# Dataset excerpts
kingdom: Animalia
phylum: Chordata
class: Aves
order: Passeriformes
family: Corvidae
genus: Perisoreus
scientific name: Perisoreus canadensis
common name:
---
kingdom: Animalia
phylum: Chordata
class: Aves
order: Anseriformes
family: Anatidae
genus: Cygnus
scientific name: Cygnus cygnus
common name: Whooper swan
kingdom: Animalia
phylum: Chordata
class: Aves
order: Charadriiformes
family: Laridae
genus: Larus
---
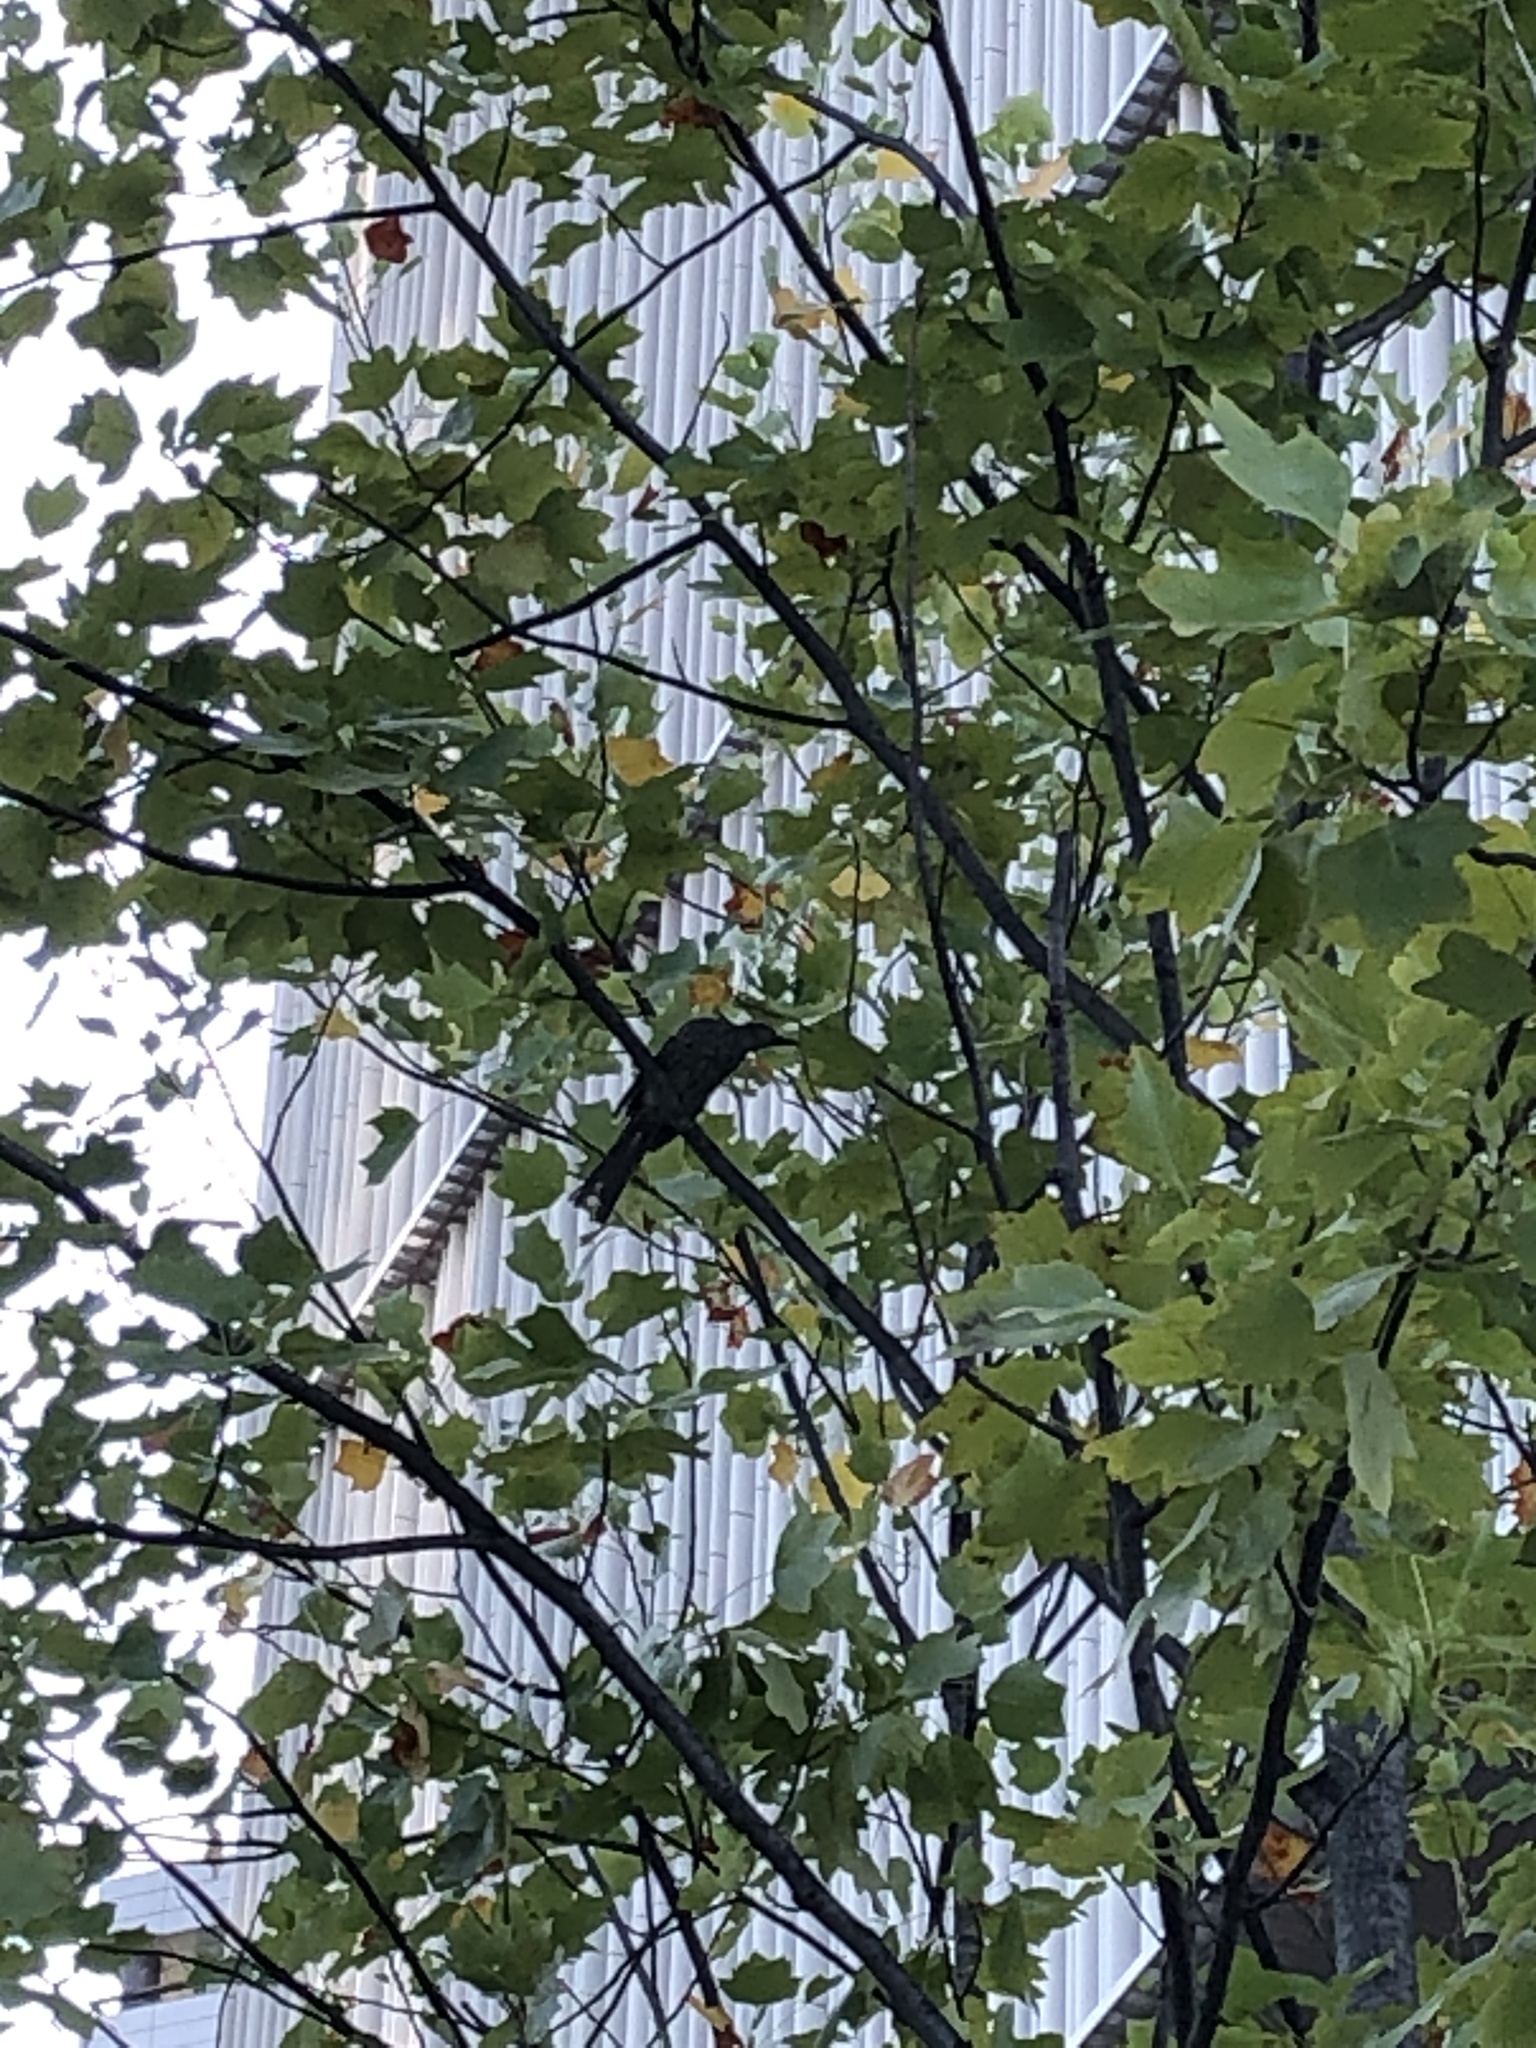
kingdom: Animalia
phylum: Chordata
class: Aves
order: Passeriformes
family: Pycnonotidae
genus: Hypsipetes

# YOUR INSTRUCTIONS
Convert the listing lines from the one containing "scientific name: Cygnus cygnus" down through the one containing "family: Laridae" into a Markdown table with columns Row and Line, omitting blank lines.

# RESULT OF THIS TASK
| Row | Line |
|---|---|
| 1 | scientific name: Cygnus cygnus |
| 2 | common name: Whooper swan |
| 3 | kingdom: Animalia |
| 4 | phylum: Chordata |
| 5 | class: Aves |
| 6 | order: Charadriiformes |
| 7 | family: Laridae |